Once you can no longer touch the ground with your snowboard you will want to lower the safety bar which may have a foot rest. Use the foot rest because it will conserve energy so that you can ride longer. When I ride a lift I try to watch other snowboarders and see if I think that they know how to snowboard or not. I will try to see what good riders are doing with their bodies and attempt to emulate them. There are the resort rules (Skier Responsibility Code) posted on the lift tower poles. Read them as you ride the lift. You are responsible for your actions.

Now you are approaching the top of the chairlift and will need to raise the safety bar.

There is an upward slope, a flat area and a downward slope as well as a sign that will say unload here or something to that nature. You may be able to make eye contact with the lift operator and with a thumbs down signal get them to slow the chairlift down to allow you more time to off-load the chair. You will skooch a little and get your board aligned with the direction the chair is moving and keep your board tip up so that it does not catch on the snow. When the board contacts the snow again and you are at the flat area you will place your back foot between your bindings and push it back so that your foot is against your back binding and on top of your stomp pad. You will stand up when you reach the unload here sign. You will want to push up off the chair to help you stand up. Then you will let your board run down the slope and not try to slow down until you are off the ramp. If you attempt to slow down while you are still on the ramp you will inevitably catch an edge and/ or fall down. If this happens do not panic. Just collect yourself as quickly as you can and get out of the way. More people are going to be getting off the lift behind you. Remember to keep your shoulders in line with your hips which are in line with your snowboard.

There will be an area at the top of the chair which is dedicated to unloading. Once you have come to a stop you will want to move out of this area. I call it getting out of the way. You will move to where you will strap in your back foot – an area where it will be easy to begin moving down the hill.

You will want to sit down with your board placed across the fall line and strap your back foot in. You will want to make sure that both your feet are securely strapped in – tight, but not cutting off circulation. Now we will discuss getting up from the snow. You will want to flip over so that your back is toward the hill and you are on your knees. Place your hands into fists and put them next to your knees. If your board is not exactly across the fall line you will begin to move as soon as you push yourself up. Now you will want to get into your centered stance and move your hips and hands over your front edge (toe-side). This will help you balance and keep you from starting to slide before you want to.
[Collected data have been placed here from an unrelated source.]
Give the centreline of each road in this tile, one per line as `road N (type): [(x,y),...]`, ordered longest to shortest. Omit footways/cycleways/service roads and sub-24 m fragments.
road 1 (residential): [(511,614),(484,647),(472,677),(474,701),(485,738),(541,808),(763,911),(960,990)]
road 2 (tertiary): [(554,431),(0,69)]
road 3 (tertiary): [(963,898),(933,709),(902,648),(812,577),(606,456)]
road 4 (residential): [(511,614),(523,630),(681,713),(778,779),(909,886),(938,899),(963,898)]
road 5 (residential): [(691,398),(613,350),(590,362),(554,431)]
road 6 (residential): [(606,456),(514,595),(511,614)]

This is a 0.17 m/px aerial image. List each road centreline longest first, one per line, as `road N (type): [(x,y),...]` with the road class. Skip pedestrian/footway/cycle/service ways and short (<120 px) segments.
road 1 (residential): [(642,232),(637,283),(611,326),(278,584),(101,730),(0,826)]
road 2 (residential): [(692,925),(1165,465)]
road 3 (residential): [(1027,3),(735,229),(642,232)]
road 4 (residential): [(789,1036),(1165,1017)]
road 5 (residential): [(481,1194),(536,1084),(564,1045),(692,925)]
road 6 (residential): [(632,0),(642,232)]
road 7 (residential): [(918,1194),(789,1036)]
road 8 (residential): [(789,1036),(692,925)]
You will want to begin sliding across the hill and then make a turn. Remember that you do not want to travel down the hill when your board is pointed across the hill!!!! You will want to Make turns and lose speed gradually – across the hill – and then make another turn and repeat until you make it down the hill. If you get going too fast, just make a turn and keep riding it across the hill until you are back in control of your speed.